Top of Text block

# Remington 550-1 Testing



## Glenwhey (Jun 3, 2021)

I decided to find out how this firearm/scope combo actually works at longer range - longer than I typically shoot a .22 rimfire. The firearm is an old Remington 550-1, which is the predecessor of Remington's slick Speedmaster semi-auto. The optic is a Bushnell Prime 3.5x10 power with parallax adjustment.

The reticle uses dots on the horizontal and vertical axis and they are supposed to represent holdover points and calibrated to 1240 fps bullets. The theory is to sight it in at 50 yards at the crosshairs and all the other dots will get bullets on target in 25-yard increments.

The gun had been sighted previously in with some high quality RWS 40-grain ammo at 1240 fps and shot quite well, although not shot beyond 50 yards. Because I thought it more prudent to shoot less expensive ammo for the trajectory test, I grabbed some CCI Mini-Mags with stated specs of 35 grains at 1235 fps. Close enough for the purpose of my test.

First shot was dead on at 50 yards, so here we go. Second shot was taken at 75 yards and bull's eye. Third shot at 100 yards was a mere 1.5 inches below the bull. I was ecstatic.

Finished the group at 100 yards in relatively high winds yesterday and it was slightly over 2 inches and just below the center of the target.

More testing to follow, but it will have to wait until after deer season. Then I'll see how it works beyond 100 yards.


----------



## hassell (Feb 9, 2010)

That is impressive.


----------



## Glenwhey (Jun 3, 2021)

Thanks. I just set up a 100-yard bullet trap that is now part of my heated garage range - right out the window. Had to test it, too. Now I can shoot in any weather at distances to 100 yards. 

Bullwinkle has planned a coyote trip up North and wanted to check his Ruger.300 Win Mag with some hot 110-grain loads. He shot twice and we wanted to see how the 3/8-inch, angled diamond plate trap would handle the rockets. It didn't. Two brand new holes punched through. Gun is spot on.


----------



## youngdon (Mar 10, 2010)

That’s awesome to have that type of scope on a 22. As for Bullwinkles test, I’d hand a piece of 1/2” ar550 plate at its mouth to hang a target on.


----------



## pokeyjeeper (Sep 5, 2013)

Good shooting and nice write up thanks for sharing


----------

Bottom of Text block
Top of Information supplied

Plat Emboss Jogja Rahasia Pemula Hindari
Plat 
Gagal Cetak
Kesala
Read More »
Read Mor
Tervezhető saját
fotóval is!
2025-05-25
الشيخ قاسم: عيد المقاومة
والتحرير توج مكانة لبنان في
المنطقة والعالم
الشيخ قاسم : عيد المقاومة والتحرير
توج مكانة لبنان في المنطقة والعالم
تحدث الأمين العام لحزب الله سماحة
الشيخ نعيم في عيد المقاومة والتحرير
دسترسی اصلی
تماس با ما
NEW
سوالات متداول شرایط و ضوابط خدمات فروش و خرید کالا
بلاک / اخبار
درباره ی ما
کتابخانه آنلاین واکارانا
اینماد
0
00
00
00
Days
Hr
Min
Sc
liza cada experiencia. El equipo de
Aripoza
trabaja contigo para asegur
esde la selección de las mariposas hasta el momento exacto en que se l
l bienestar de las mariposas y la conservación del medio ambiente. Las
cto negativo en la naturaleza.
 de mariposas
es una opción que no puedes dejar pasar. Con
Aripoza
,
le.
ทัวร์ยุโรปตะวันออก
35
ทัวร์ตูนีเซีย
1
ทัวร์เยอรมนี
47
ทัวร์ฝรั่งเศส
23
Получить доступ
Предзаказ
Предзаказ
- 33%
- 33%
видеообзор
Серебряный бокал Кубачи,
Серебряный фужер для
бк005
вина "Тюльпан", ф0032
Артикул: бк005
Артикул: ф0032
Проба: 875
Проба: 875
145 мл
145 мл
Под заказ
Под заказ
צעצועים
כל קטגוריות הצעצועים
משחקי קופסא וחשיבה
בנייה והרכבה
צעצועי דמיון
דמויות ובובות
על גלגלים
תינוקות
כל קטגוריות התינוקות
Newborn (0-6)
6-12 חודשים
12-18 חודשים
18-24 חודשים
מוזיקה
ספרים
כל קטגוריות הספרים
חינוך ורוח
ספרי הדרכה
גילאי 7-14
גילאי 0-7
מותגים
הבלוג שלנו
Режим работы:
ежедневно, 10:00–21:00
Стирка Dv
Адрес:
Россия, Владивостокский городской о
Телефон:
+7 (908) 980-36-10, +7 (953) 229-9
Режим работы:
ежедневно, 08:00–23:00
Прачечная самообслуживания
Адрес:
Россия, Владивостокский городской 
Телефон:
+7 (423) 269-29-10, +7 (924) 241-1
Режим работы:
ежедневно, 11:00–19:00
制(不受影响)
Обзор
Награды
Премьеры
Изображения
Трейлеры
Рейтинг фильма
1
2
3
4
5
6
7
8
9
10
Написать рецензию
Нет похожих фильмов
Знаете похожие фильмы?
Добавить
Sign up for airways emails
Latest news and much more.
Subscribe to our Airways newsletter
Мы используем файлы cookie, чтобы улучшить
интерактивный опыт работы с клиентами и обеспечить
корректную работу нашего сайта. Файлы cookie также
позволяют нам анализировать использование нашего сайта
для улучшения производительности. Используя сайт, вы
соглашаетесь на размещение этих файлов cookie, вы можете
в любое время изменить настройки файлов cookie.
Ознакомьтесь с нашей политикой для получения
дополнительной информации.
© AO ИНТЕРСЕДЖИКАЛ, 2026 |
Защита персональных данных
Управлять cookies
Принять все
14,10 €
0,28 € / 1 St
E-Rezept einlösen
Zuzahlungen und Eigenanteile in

Bottom of Information supplied

= Work item =
Copy the part of the Remington 550-1 thread starting at "## hassell (Feb" and ending at "to 100 yards.", word for word. The listing comes from a different source than the Remington 550-1 thread.

= Expected answer =
## hassell (Feb 9, 2010)

That is impressive.


----------



## Glenwhey (Jun 3, 2021)

Thanks. I just set up a 100-yard bullet trap that is now part of my heated garage range - right out the window. Had to test it, too. Now I can shoot in any weather at distances to 100 yards.